Nancy Farber, CEO Washington Hospital Healthcare System
At Washington Hospital we care for patients of all ages, from the sickest of the sick to those who are undergoing elective surgery, from the very old to the youngest of all: the newborn who needs special medical care.
Washington Hospital’s Special Care Nursery is where we care for those very ill newborns who, for many different reasons, need additional care or need to be stabilized before being transferred to tertiary services.
We operate the Special Care Nursery jointly with UCSF Benioff Children’s Hospital, one aspect of our collaborative relationship with UCSF established last summer. The transition of the Special Care Nursery to Washington Hospital, in affiliation with Benioff Children’s Hospital was completed seamlessly earlier this year.
What does this mean for the newborns and their parents? UCSF’s neonatal and pediatric specialists are now at Washington Hospital working with our own highly trained nurses and staff. This collaborative team offers families extraordinary infant care — the finest neonatal and pediatric care available — close to home.
Pediatric hospitalists (physicians who specialize in caring for hospitalized children) from Benioff Children’s Hospital are on site in our pediatric unit and emergency room 24 hours a day, seven days a week.
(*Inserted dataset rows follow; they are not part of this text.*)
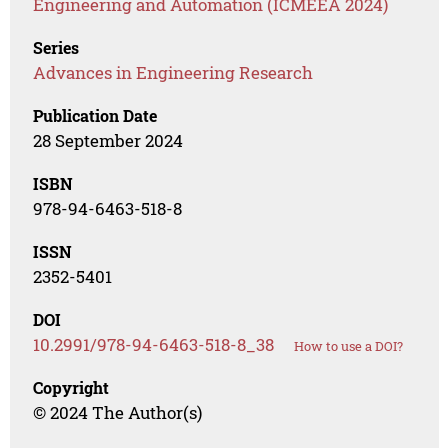
Engineering and Automation (ICMEEA 2024)
Series
Advances in Engineering Research
Publication Date
28 September 2024
ISBN
978-94-6463-518-8
ISSN
2352-5401
DOI
10.2991/978-94-6463-518-8_38
How to use a DOI?
Copyright
© 2024 The Author(s)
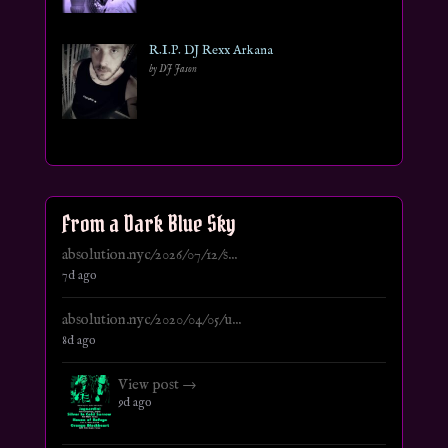
R.I.P. DJ Rexx Arkana
by DJ Jason
From a Dark Blue Sky
absolution.nyc/2026/07/12/s...
7d ago
absolution.nyc/2020/04/05/u...
8d ago
View post →
9d ago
UCSF neonatologists direct the care of the newborns in our Special Care Nursery alongside our neonatal nurses and community physicians.
Of course, while our goal is to provide medical care here at Washington Hospital, some infants and children have medical conditions that require more highly specialized care. In those instances, the UCSF Pediatric and Neonatal Transport Service provides safe and expedient interfacility transport to UCSF Benioff Children’s Hospital. Additionally, through this relationship, infants and children will be transferred back to Washington when it is medically appropriate in their care so that they can be closer to home.
This collaborative effort is just one benefit of our new relationship with UCSF where we will continue to operate as an independent district hospital while reaping the benefits of an affiliation in a comprehensive and integrated regional health care network that will serve the needs of our community, now and in the future.
Additionally, I’m very pleased to once again announce the generosity of the Washington Hospital Service League which has donated $55,000 to purchase bassinets, incubators and warmers for our Special Care Nursery.
Service League volunteers provide thousands of hours of assistance to the hospital each year. Since its inception in 1955, the Service League has provided almost 2 million hours of service, and in total it has donated $2.3 million for various hospital needs, and close to $300,000 in health career scholarships to students.
The care we provide our patients is enhanced immeasurably by the dedicated work of Service League volunteers. Their contributions to Washington Hospital cannot be measured in numbers alone.